| Exercise objective |
Rename "WooCommerce-Händler" to "Shopify-Händler" and write out the lines from the start through the one containing "こっくりしたテクスチャーのクリームで乾燥肌の", changing nothing else.

[Transcribed page contents]
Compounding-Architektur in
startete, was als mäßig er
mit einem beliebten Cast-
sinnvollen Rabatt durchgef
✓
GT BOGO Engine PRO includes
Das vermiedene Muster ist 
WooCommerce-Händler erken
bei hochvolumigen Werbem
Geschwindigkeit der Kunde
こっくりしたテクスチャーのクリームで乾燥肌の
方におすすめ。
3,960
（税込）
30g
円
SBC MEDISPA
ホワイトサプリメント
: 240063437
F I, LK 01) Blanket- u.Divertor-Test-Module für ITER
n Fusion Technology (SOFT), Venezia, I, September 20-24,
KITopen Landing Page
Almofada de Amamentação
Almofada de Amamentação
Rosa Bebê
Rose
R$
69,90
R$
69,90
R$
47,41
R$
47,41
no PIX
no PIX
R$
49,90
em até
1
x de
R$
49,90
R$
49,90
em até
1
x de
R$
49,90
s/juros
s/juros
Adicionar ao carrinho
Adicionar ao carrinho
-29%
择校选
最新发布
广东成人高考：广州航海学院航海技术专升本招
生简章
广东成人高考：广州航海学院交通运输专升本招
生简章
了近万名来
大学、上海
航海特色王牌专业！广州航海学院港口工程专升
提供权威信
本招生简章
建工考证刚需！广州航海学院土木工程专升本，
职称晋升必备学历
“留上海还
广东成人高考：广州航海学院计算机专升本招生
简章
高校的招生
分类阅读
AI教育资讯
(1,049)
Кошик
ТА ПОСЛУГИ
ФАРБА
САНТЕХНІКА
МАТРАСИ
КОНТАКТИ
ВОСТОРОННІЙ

| Result of this task |
Compounding-Architektur in
startete, was als mäßig er
mit einem beliebten Cast-
sinnvollen Rabatt durchgef
✓
GT BOGO Engine PRO includes
Das vermiedene Muster ist 
Shopify-Händler erken
bei hochvolumigen Werbem
Geschwindigkeit der Kunde
こっくりしたテクスチャーのクリームで乾燥肌の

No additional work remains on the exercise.